**Instructions for the task:**
Copy word for word the stretch of the La La Land text from "La La Land is" through "a magical romance.".
---------- Reading text
Hollywood loves stories about Los Angeles. There are countless movies about the city and the entertainment industry that always wind up being big hits with the those in the business and critics. Joining that list this week is La La Land, the new movie from writer/director Damien Chazelle (Whiplash) and starring the ridiculously good-looking pair of Emma Stone and Ryan Gosling.
La La Land is a love story but it’s also a completely original musical. Stone plays Mia, an actress who’s struggling to secure her big break. One day she meets Sebastian (Gosling), a piano player who gets by playing in bars but dreams of opening a jazz club of his own. The two bump into each other several times and finally form a romantic relationship. But that love affair is threatened when their careers actually start to take off and the struggles that brought them together now threaten what has been a magical romance.
The first poster is kind of great. Designed to look like a record cover from the early 1940s or so, it shows Stone and Gosling in a passionate embrace while in one of the vertical stripes next to them you see the L.A. Observatory, an easy way to establish the location of the story. At the top along with the actor’s names is a call-out about the key song (which we’ll see is also in the first trailer), enhancing the LP artwork feel of the one-sheet.
A second poster was just as good and also looks like something you found in your mom’s record collection. This one shows Gosling and Stone walking across a room, both decked out in nice outfits, the picture tinged heavily with a blue that stripes across the neutral background that’s seen at the top and the bottom. Even the rating and the “In Theaters” copy at the bottom looks like what on a record would say “In Stereo” or something.
--------------------
---------- Entries provided
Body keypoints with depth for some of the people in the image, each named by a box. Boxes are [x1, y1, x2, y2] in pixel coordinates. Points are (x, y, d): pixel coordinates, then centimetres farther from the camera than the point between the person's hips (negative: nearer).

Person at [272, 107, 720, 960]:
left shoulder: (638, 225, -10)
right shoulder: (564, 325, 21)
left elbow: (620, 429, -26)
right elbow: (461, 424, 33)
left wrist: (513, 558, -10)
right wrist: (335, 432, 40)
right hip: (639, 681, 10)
--------------------
---------- Entries provided
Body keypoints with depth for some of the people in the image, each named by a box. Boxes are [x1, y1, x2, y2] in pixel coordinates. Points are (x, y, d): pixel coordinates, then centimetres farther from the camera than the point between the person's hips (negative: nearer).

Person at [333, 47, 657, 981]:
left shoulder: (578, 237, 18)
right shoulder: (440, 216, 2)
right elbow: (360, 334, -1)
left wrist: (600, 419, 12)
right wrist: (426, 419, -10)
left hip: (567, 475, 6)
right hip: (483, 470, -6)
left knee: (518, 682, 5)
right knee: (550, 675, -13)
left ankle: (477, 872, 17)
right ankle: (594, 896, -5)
--------------------
---------- Entries provided
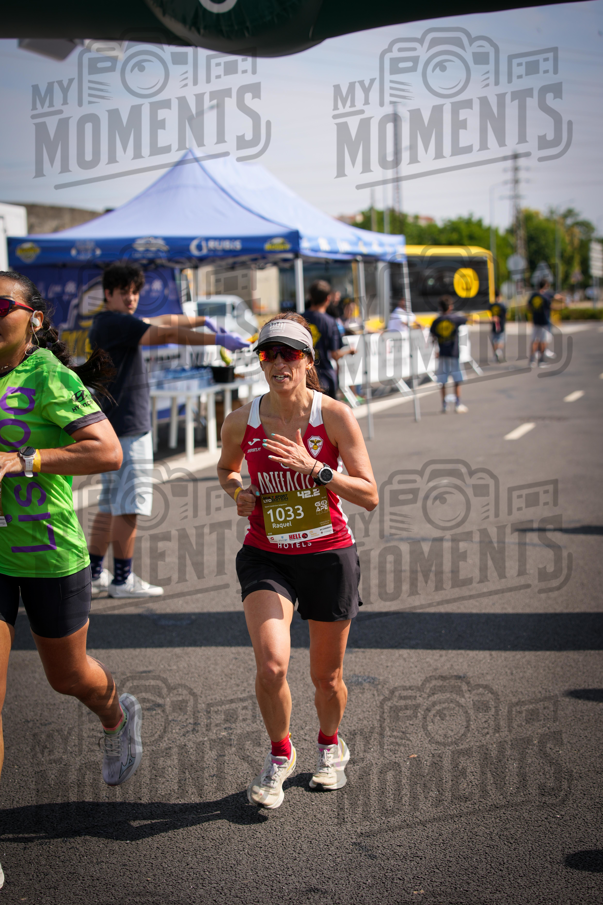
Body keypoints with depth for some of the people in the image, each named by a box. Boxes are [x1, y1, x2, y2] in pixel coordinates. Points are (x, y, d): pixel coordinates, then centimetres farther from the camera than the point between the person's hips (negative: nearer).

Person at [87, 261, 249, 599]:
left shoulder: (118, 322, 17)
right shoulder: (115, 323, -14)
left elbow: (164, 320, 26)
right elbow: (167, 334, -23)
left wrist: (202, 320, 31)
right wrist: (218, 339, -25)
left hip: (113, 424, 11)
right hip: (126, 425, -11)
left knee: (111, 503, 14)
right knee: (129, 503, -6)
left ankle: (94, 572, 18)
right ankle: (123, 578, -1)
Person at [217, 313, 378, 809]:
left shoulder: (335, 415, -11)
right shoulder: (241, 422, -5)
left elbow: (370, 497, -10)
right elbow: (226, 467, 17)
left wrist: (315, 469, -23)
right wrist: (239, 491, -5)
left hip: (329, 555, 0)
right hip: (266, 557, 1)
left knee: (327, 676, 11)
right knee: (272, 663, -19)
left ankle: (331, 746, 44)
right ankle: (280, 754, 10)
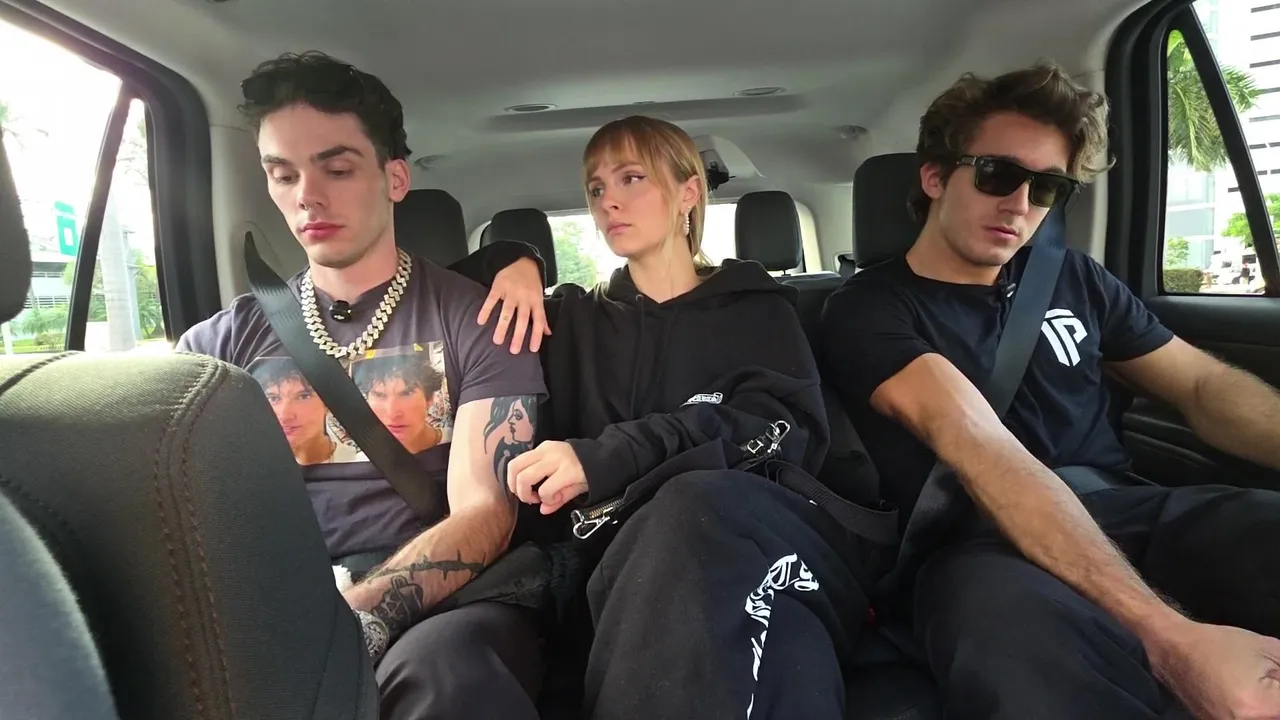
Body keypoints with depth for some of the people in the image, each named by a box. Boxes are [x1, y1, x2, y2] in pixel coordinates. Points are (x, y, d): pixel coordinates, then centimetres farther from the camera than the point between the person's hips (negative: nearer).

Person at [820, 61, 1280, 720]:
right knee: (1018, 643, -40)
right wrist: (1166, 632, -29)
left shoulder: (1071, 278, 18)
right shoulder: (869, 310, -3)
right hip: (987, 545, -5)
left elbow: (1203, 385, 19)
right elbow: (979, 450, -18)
--------------------
**Answer area:**
La La Land is a love story but it’s also a completely original musical. Stone plays Mia, an actress who’s struggling to secure her big break. One day she meets Sebastian (Gosling), a piano player who gets by playing in bars but dreams of opening a jazz club of his own. The two bump into each other several times and finally form a romantic relationship. But that love affair is threatened when their careers actually start to take off and the struggles that brought them together now threaten what has been a magical romance.